WEYBURN - The Rural Municipalities of Saskatchewan have put out a plea to both the federal and provincial levels of government to help out with the ever-increasing price of fuel.
In a very real sense, the plea is only the tip of the iceberg, because inflation is impacting everyone, and the spiralling costs are rippling outwards to hurt every wallet, and every budget of every municipality, school division, health region, companies both large and small, and every resident who has to pay all of the costs.
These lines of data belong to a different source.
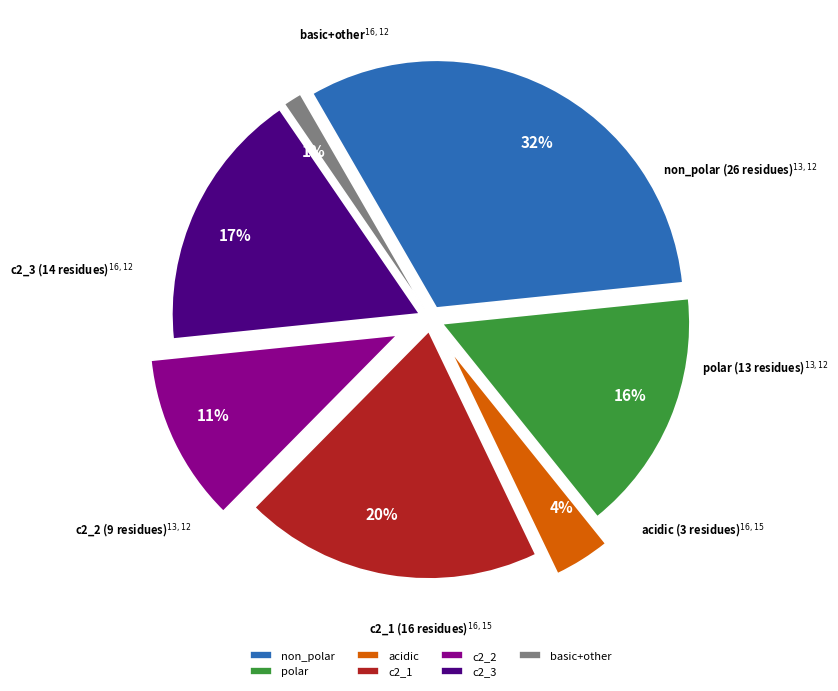

What is the total percentage of c2_2 and c2_1?

30.9%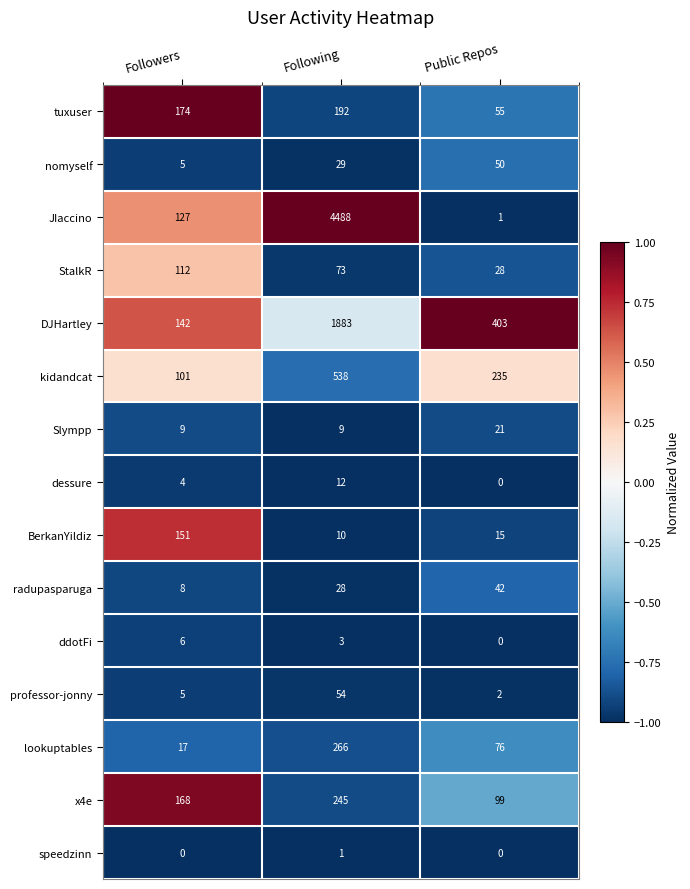

How many lookuptables values are between 17 and 266?

3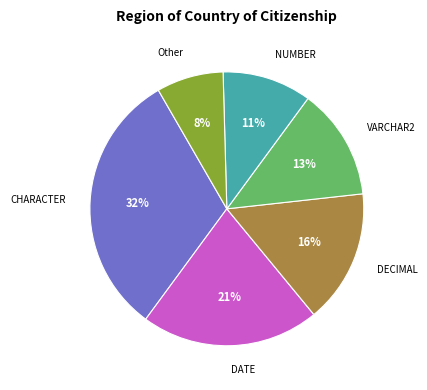

Between DATE and CHARACTER, which is larger?

CHARACTER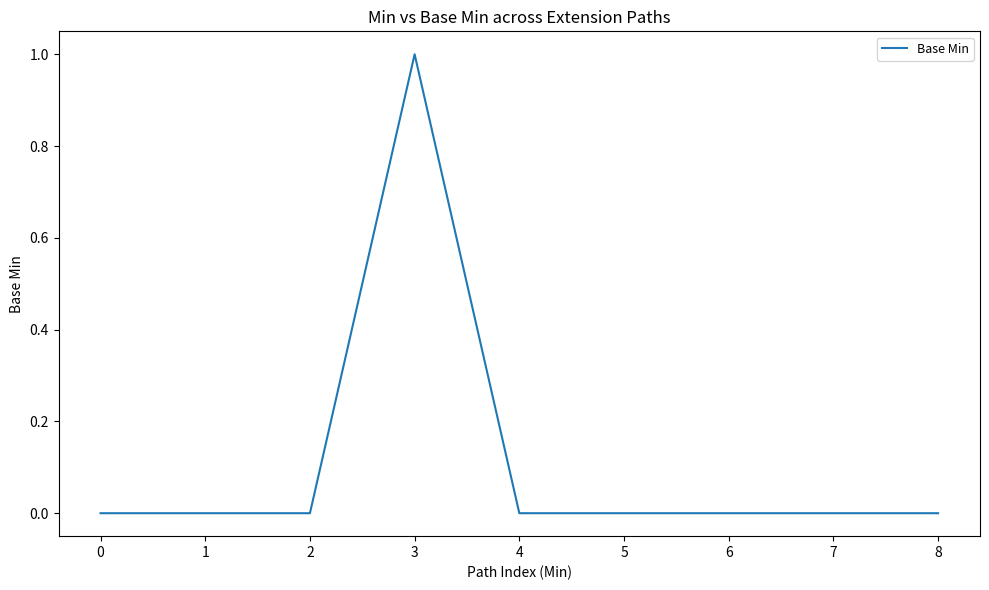

Does the chart display data point markers on the line(s)?

No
It is an old adage that there is only one taxpayer. Joe Citizen is the one to whom the burden falls, because unlike businesses or governments, he or she is unable to pass on the increase costs of living to anyone else.
All tax bills, from the local municipality, the provincial and federal levels, all end up on the doorstep of the ordinary citizen, and the simple fact is, people only have finite resources.
There has to be a breaking point, because no person, business or municipality has the ability to just keep paying more and more and more – something has to give somewhere.
Unfortunately, the most vulnerable of our society are the first to suffer, those who are on low incomes or social assistance, and are reliant on social housing and welfare to keep food on the table.
When the grocery bills are high, rent is due, medications are needed and utility bills come in, and gas is needed in the vehicle in order to go to work, what will the breaking point be?
There are accounts, for example, of seniors who cannot afford their rent and medication and food, and some give up either getting their medicine (which could be fatal) or buying enough groceries to feed them for a week.
Food banks across the country, including the Salvation Army’s food bank here in Weyburn, are all seeing high rates of usage, and increasing numbers of people who are needing help in order to eat.
There are very few areas where help can be given from a governmental level, but the level of taxes is certainly one within their control. Understandably, some governments are reluctant to get very involved in intervening in economic matters that might impact businesses and industry, but one area they could consider a temporary measure of relief is in fuel taxes.
In particular, the federal carbon tax could be curtailed, which has compounded the hurt, especially in provinces like Saskatchewan. The government has been unrelenting in this punitive tax, even in the midst of COVID, when they broke all faith and promises not to raise taxes during the pandemic. It’s time to turn things around and consider giving some relief, as costs keep going up.